Payne didn’t start playing basketball until he was in high school, but once he did, he became a coveted prospect for college coaches across the country. By the end of his career at Shawnee High School in Louisville, Ky., Payne was a top-five basketball recruit in his class. He met legendary head coach Adolf Rupp and signed with Kentucky in 1969, becoming the first African American player to ever sign with the school.

After taking a year off as a freshman due to low test grades, Payne averaged 17 points and 10 rebounds per game for Kentucky as a sophomore. Payne impressed NBA scouts so much with his size and skill that he was selected No. 2 overall in the NBA’s Supplemental Hardship Draft by the Atlanta Hawks in 1971. He only lasted one year in the league.

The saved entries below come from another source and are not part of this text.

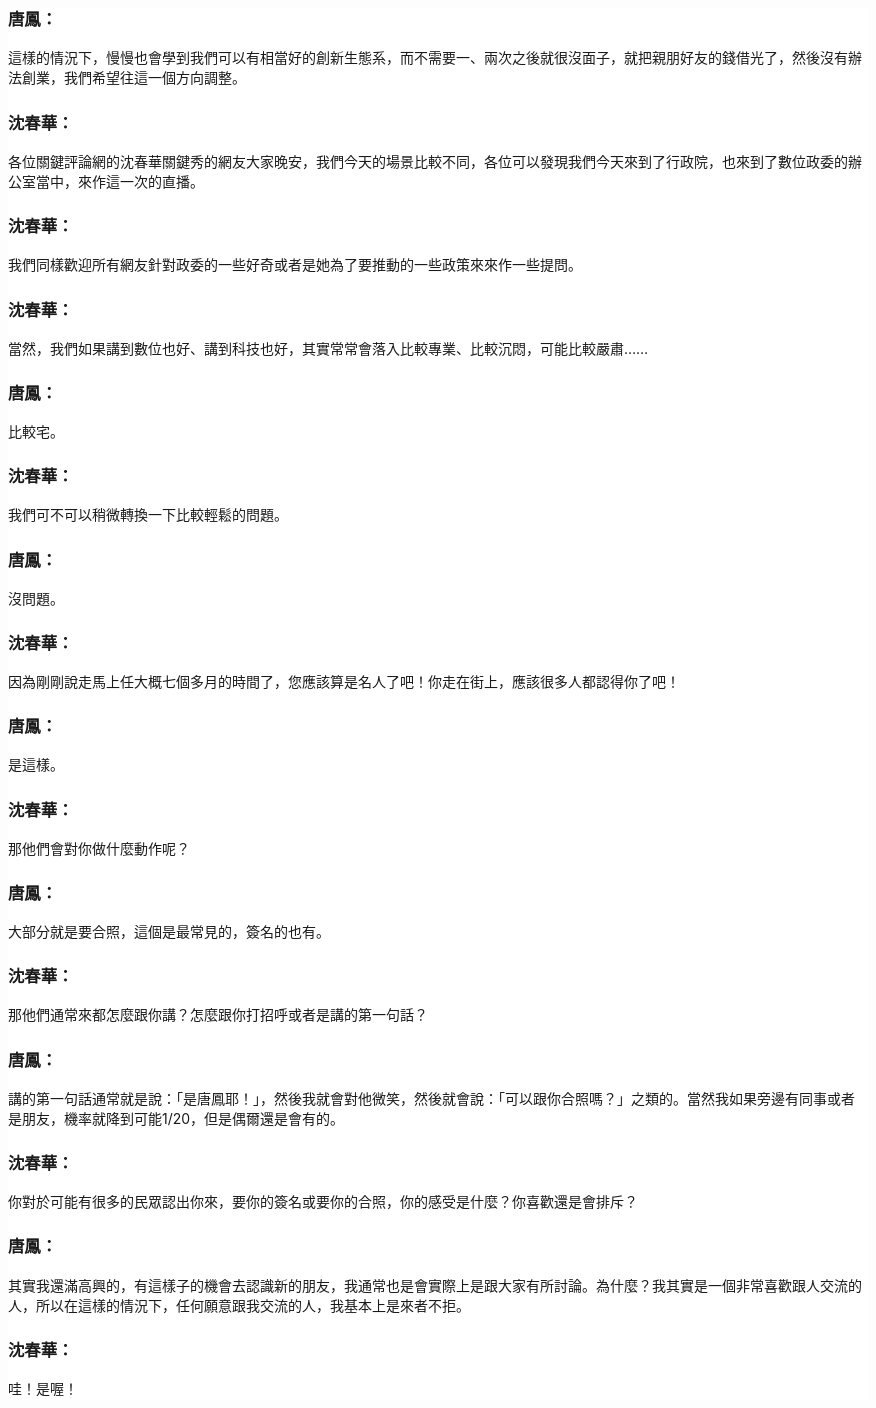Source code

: ### 唐鳳：
這樣的情況下，慢慢也會學到我們可以有相當好的創新生態系，而不需要一、兩次之後就很沒面子，就把親朋好友的錢借光了，然後沒有辦法創業，我們希望往這一個方向調整。

### 沈春華：
各位關鍵評論網的沈春華關鍵秀的網友大家晚安，我們今天的場景比較不同，各位可以發現我們今天來到了行政院，也來到了數位政委的辦公室當中，來作這一次的直播。

### 沈春華：
我們同樣歡迎所有網友針對政委的一些好奇或者是她為了要推動的一些政策來來作一些提問。

### 沈春華：
當然，我們如果講到數位也好、講到科技也好，其實常常會落入比較專業、比較沉悶，可能比較嚴肅……

### 唐鳳：
比較宅。

### 沈春華：
我們可不可以稍微轉換一下比較輕鬆的問題。

### 唐鳳：
沒問題。

### 沈春華：
因為剛剛說走馬上任大概七個多月的時間了，您應該算是名人了吧！你走在街上，應該很多人都認得你了吧！

### 唐鳳：
是這樣。

### 沈春華：
那他們會對你做什麼動作呢？

### 唐鳳：
大部分就是要合照，這個是最常見的，簽名的也有。

### 沈春華：
那他們通常來都怎麼跟你講？怎麼跟你打招呼或者是講的第一句話？

### 唐鳳：
講的第一句話通常就是說：「是唐鳳耶！」，然後我就會對他微笑，然後就會說：「可以跟你合照嗎？」之類的。當然我如果旁邊有同事或者是朋友，機率就降到可能1/20，但是偶爾還是會有的。

### 沈春華：
你對於可能有很多的民眾認出你來，要你的簽名或要你的合照，你的感受是什麼？你喜歡還是會排斥？

### 唐鳳：
其實我還滿高興的，有這樣子的機會去認識新的朋友，我通常也是會實際上是跟大家有所討論。為什麼？我其實是一個非常喜歡跟人交流的人，所以在這樣的情況下，任何願意跟我交流的人，我基本上是來者不拒。

### 沈春華：
哇！是喔！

Tom Payne spent most of his life in prison after raping multiple women

Tom Payne made history by becoming the first black player in Kentucky basketball history, but he went down a dark path later in life.
Tom Payne was the first black player in Kentucky history | Andy Lyons/Getty Images

Payne played one season with the Hawks in which he averaged 4.1 points and 2.4 rebounds per game in limited playing time. But before he could return for year two, Payne was arrested and charged in connection to two rapes in Georgia.

Payne spent five years in a Georgia prison before he was extradited to Kentucky and convicted on another rape charge. He was eventually paroled in 1983, when he moved to California, took up professional boxing, and attempted to start a new life for himself, but he reverted to his violent ways shortly after. In 1986, Payne was arrested and charged again for attempted rape in California.

Payne was again paroled in 2000, but he was later sent back to Kentucky for violating his parole and given 15 more years in prison.

Payne was finally released on parole in 2019

After spending nearly 40 years of his life in various prisons across the country, Payne was released on parole in January of 2019. He claims today to be a reformed man.

“Well, first of all, I never try to defend the indefensible,” Payne told WHAS in 2015. “When you do something that devalues another human being, and you do something that’s invasive to another human being and you do something that causes consequences to another human being. That’s terrible!”

Payne could be mentioned today alongside the likes of Jackie Robinson and Jessie Owens, but he chose a different path.